Taken together, these findings suggest that at a low contamination rate, CleanSeqU consistently exhibits clearly superior decontamination performance compared to other algorithms. CleanSeqU performs well when the batch contains a sufficiently large number of samples. And, the performance of CleanSeqU may decrease in samples with a high contamination rate due to the false removal of ASVs as contaminants, as their abundance and modified Z-score may not reach the cutoff in highly contaminated samples.

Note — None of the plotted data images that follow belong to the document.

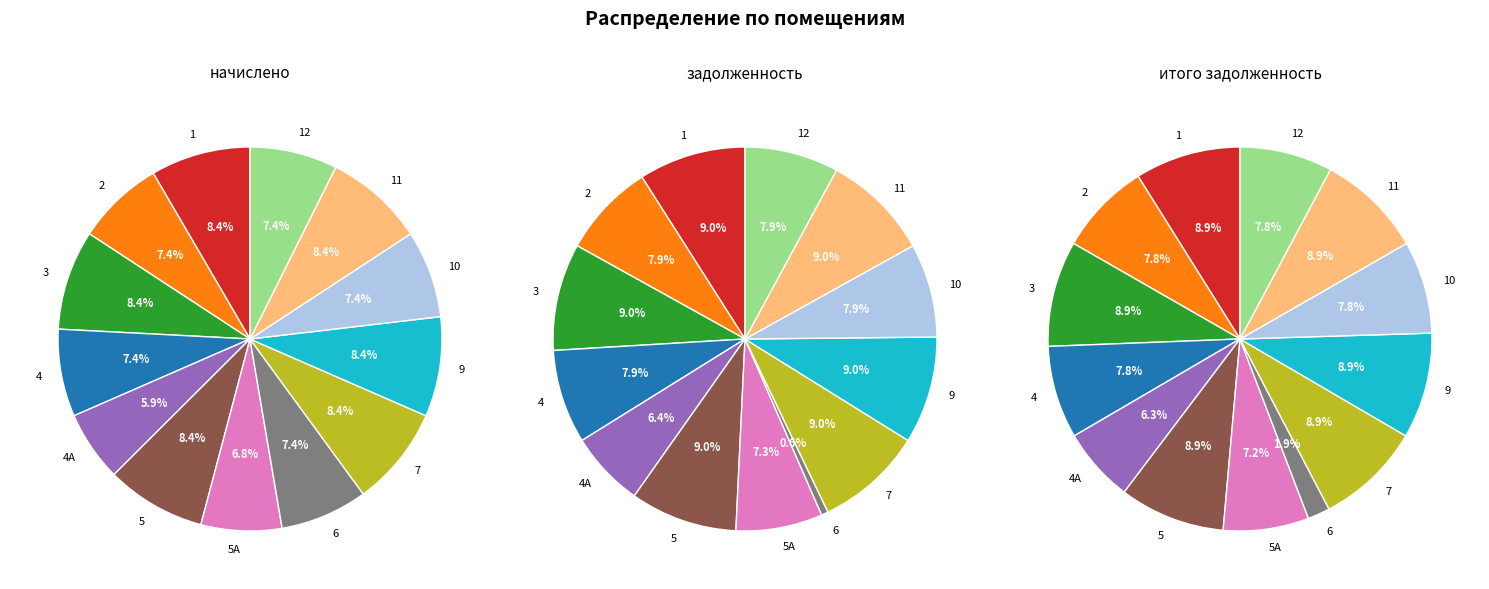

Which category has the smallest portion of the pie?

6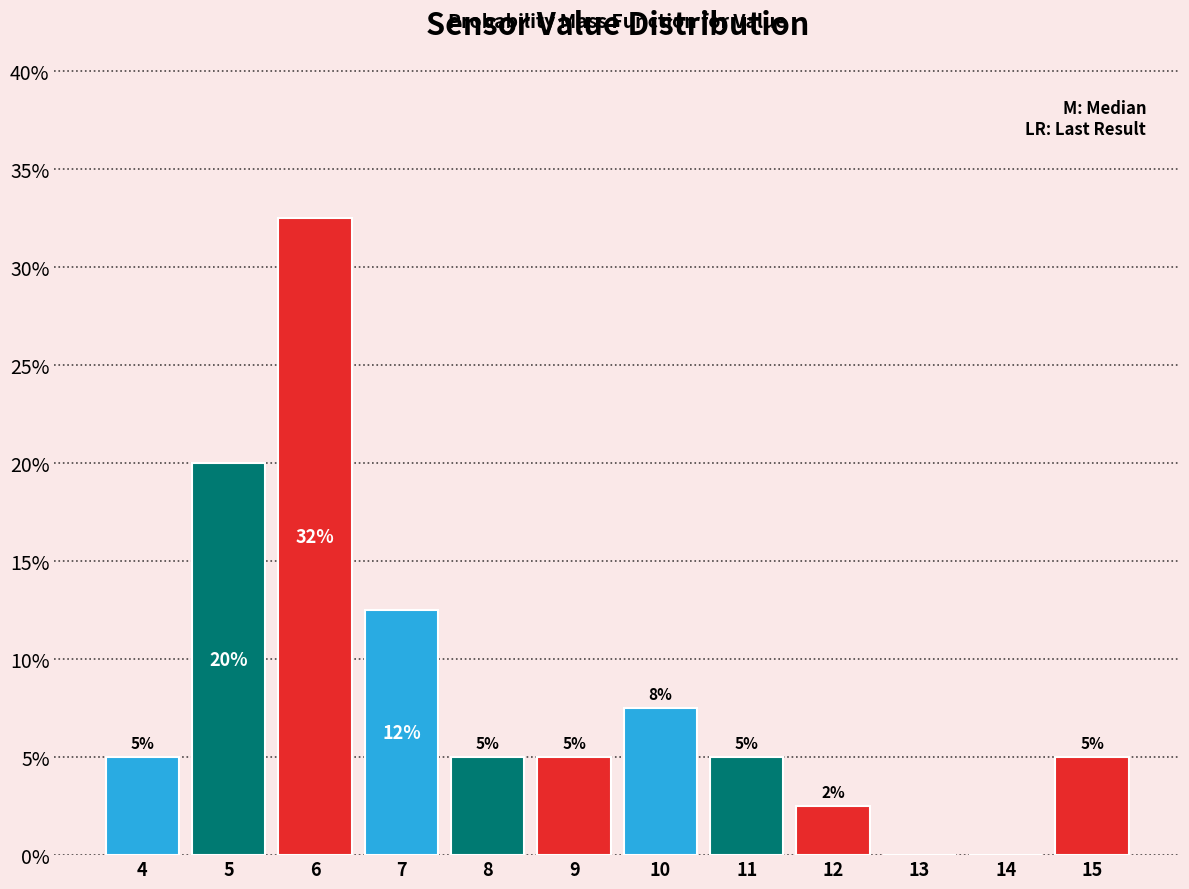

What is the sum of the values at 5 and 15?

25.0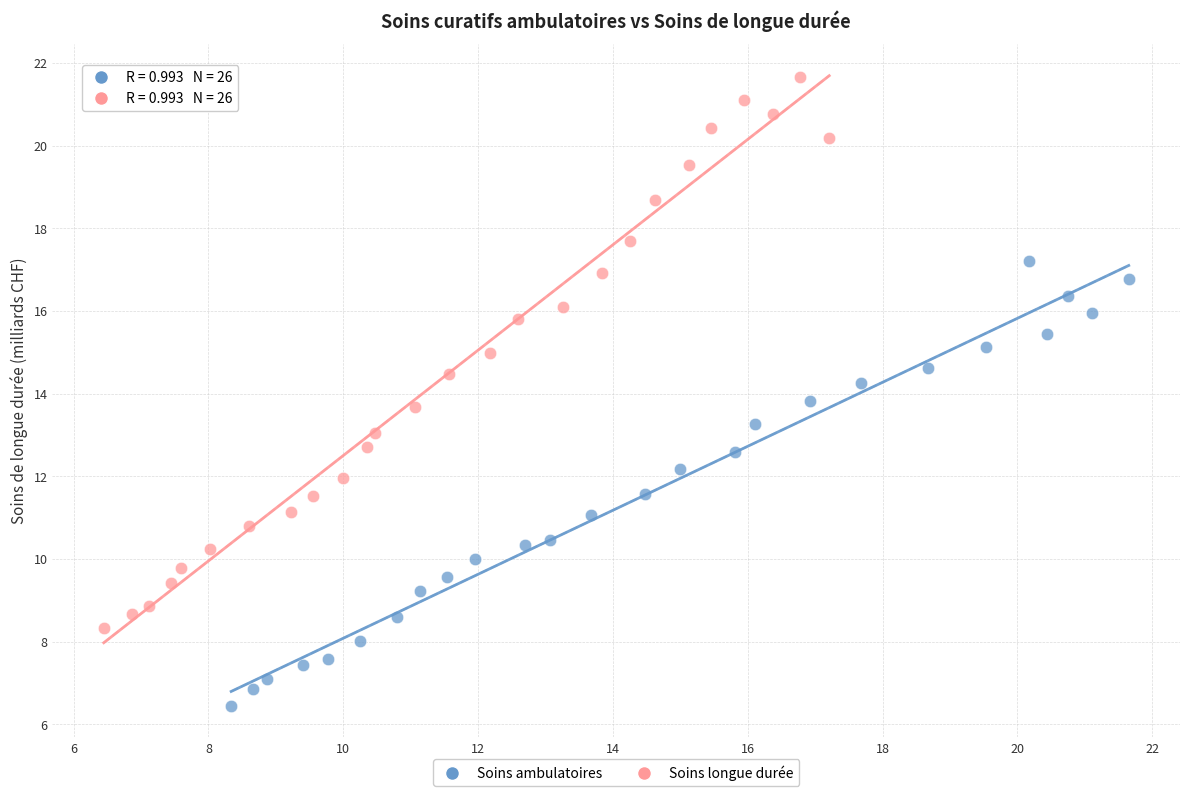

What are all the series names shown in the legend?

Soins ambulatoires, Soins longue durée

We offer several additional considerations regarding the use of CleanSeqU. First, in the case of taxa that were both contaminants and truly present in the ecosystem of interest, the proportion originating from contamination was not completely removed in CleanSeqU. Second, the in-house blacklist applied in our algorithm was created using data specifically generated in our laboratory. To use CleanSeqU, this blacklist needs to be customized to each lab experiment’s unique data similar to how it was developed for the current algorithm. Third, this algorithm was developed to investigate catheterized urine microbiome samples and further investigation is required to determine whether this algorithm can be applied to other low-biomass microbiome samples with different microbiome compositions. Fourth, the cutoff value of the Euclidean distance and adjusted modified Z-score may depend on existing data. Since the performance may vary depending on the number of samples and the microbial distribution in the batch, it is necessary to optimize these cutoff values for the specific analysis environment. Fifth, CleanSeqU may not be effective for samples with extremely high contamination proportions; therefore, caution should be exercised when interpreting such results. Sixth, this algorithm was specifically designed and optimized for Illumina sequencing data, as it is the most widely used platform for 16S rRNA gene sequencing in microbiome studies. Given the inherent differences in error profiles, read lengths, and biases between sequencing technologies, additional validation would be necessary to assess the performance of the algorithm on other platforms such as MinION or PacBio Sequel.

Conclusions

CleanSeqU outperformed the previously reported decontamination algorithms including decontam, microdecon, and SCRuB using a dilution series of human vaginal microbial communities and a publicly available mock community dilution series, especially in samples with low contamination rate. It is anticipated that CleanSeqU will advance urine microbiome research by providing accurate decontaminated results, particularly for low-biomass catheterized urine samples. It’s thought that study on the catheterized urine microbiome using CleanSeqU is further required.